Sebaliknya di Iran, aktivitas tambang bitcoin justru ditengarai sebagai penyebab krisis listrik. Awal Januari 2021, hasil investigasi yang dilakukan pemerintah Iran memastikan bahwa penyebab gelap gulita di kota Teheran selama beberapa minggu adalah tambang bitcoin yang menggunakan listrik secara berlebihan. Pemerintah Iran menutup tak kurang dari 1600 tambang bitcoin, termasuk tambang-tambang resmi. Aktivitas tambang kripto menyedot listrik begitu besar. Seperti dilaporkan oleh liputan khusus CNN Indonesia (2018), Indeks Konsumsi Energi dari Digiconomist 2018 mencatat, komunitas penambang bitcoin sudah menyedot 56,53 terawatt/jam atau setara 0,25% konsumsi listrik dunia.

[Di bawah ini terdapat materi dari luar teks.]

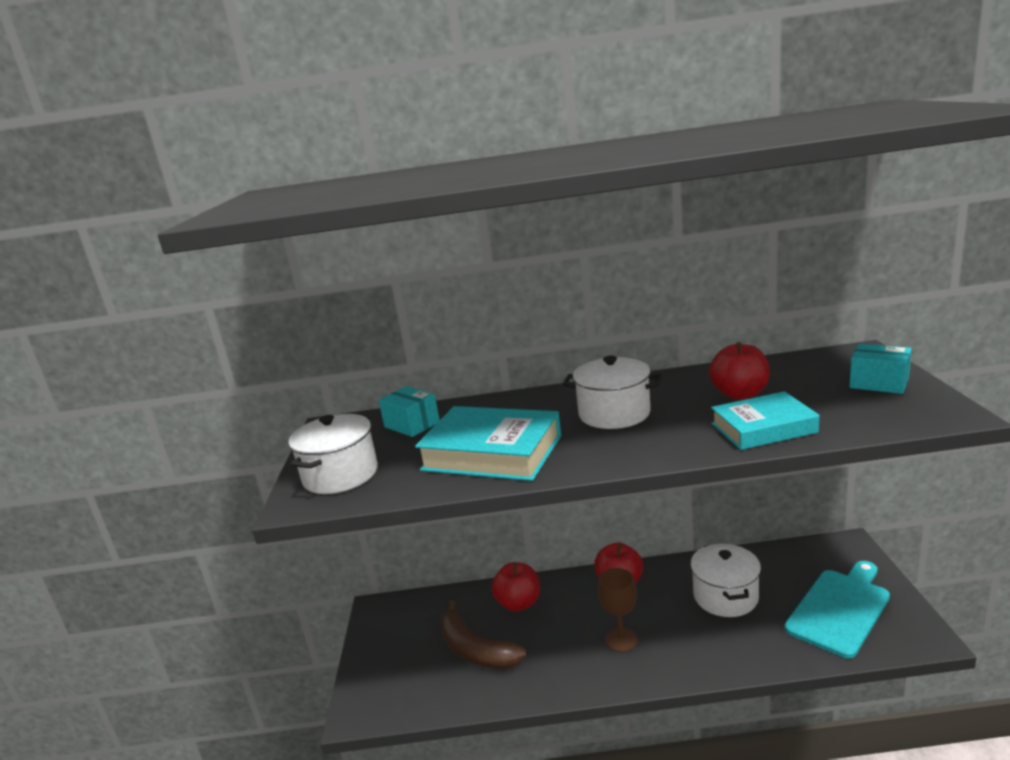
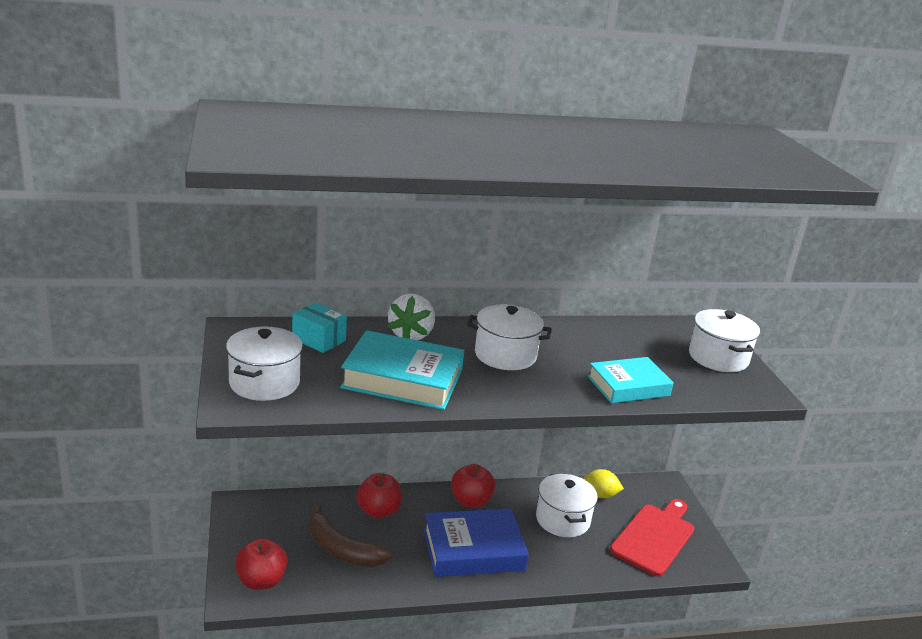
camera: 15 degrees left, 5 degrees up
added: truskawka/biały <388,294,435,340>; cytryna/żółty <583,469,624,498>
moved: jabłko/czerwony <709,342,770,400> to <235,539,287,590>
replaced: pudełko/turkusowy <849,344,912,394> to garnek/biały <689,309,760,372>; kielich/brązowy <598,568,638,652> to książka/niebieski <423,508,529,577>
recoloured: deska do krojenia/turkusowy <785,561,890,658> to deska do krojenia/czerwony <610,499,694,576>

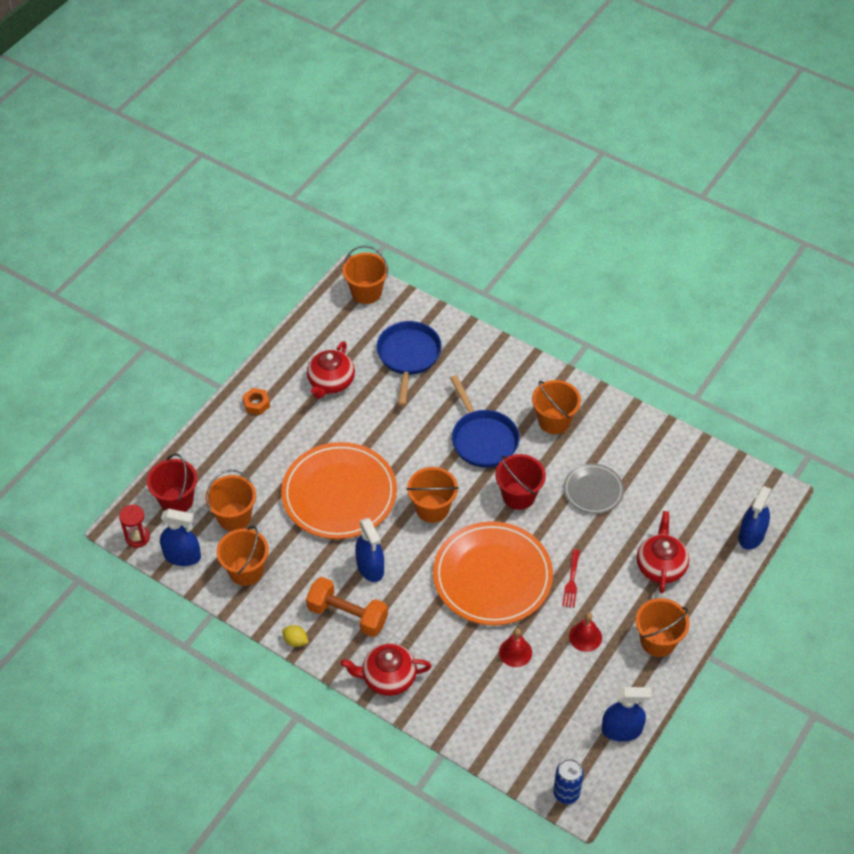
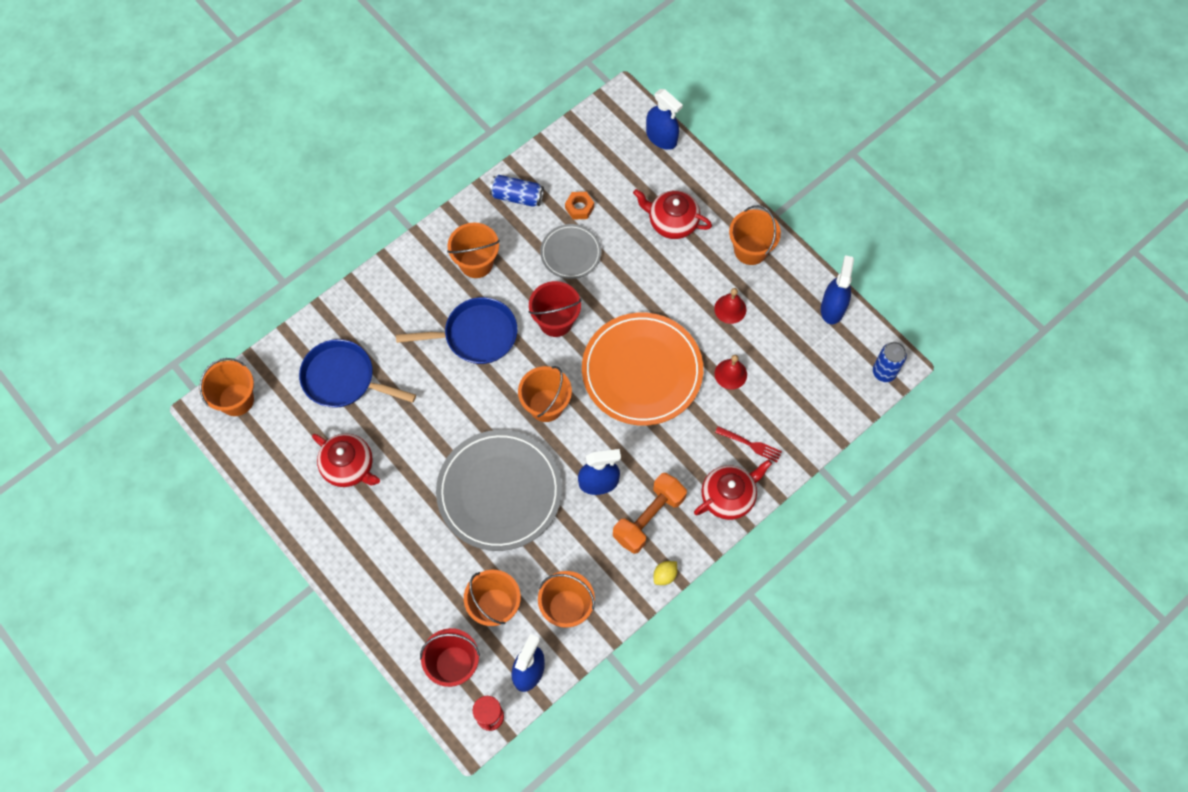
camera: 75 degrees left, 15 degrees up
added: puszka/niebieski <490,175,544,207>
moved: nakrętka/pomarańczowy <242,388,270,415> to <565,192,594,220>; widelec/czerwony <562,549,580,608> to <715,426,782,462>
recoloured: talerz/pomarańczowy <281,442,397,539> to talerz/szary <436,430,562,551>
turned: imbryk/czerwony <340,643,432,696> = <694,460,772,520> 135 degrees counterclockwise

Dengan konsumsi sebesar itu, listrik yang disedot jaringan bitcoin dapat menghidupi 5,234 juta rumah tangga di Amerika Serikat.
Fakta tentang bitcon yang telah memberi keuntungan pada korporasi-korporasi besar, baik yang langsung terjun dalam spekulasi di pasaran aset kripto, maupun yang berperan sebagai modal ventura (venture capitalist) yang membiayai tambang bitcoin, pada prinsipnya bertolak belakang dengan sifat peer to peer yang sejak mula justru hendak meniadakan keterlibatan “pusat”. Besarnya kepercayaan (trust) pada aset kripto karena digerakkan oleh konsensus orang banyak (publik) ujung-ujungnya kembali menghadirkan korporasi-korporasi besar sebagai “pusat” yang sejak awal hendak disingkirkan itu. Begitu juga dengan prinsip ketakterpusatan (decentralized) sebagai fondasi sistem blockchain, alih-alih menjauh dari pusat, dalam spekulasi bitcoin yang tak terbendung justru membuat “pusat” itu makin berdatangan, makin dominan. Sampai di sini, prinsip immutable atau kemustahilan untuk diubah itu hanya tersisa dalam konotasi bahwa yang tak dapat diubah ternyata adalah kuasa kapitalisme berbasis korporasi.
Paradoks teknologi blockchain ini sama situasinya dengan konsep sharing economy yang disinyalir tumbuh pesat seiring dengan tumbuhnya pola interaksi consumer to consumer (C2C) di platform e-commerce. Seperti klaim Arun Sundarajan (2016) dalam The Sharing Economy: The End of Employment and The Rise of Crowd-based Capitalism bahwa praktik ekonomi di marketplace telah mendorong transformasi dari kapitalisme berbasis korporasi ke kapitalisme orang banyak atau kapitalisme kerumunan (Crowd-based Capitalism). Sistem ekonomi yang tampak lebih komunal itu, menurut Sundarajan menyediakan modal dan tenaga kerja melalui jaringan berbasis orang banyak (crowd-based), karena itu sharing economy lebih mengandalkan individu-individu ketimbang institusi yang tersentralisasi dan hierarkis seperti korporasi atau negara.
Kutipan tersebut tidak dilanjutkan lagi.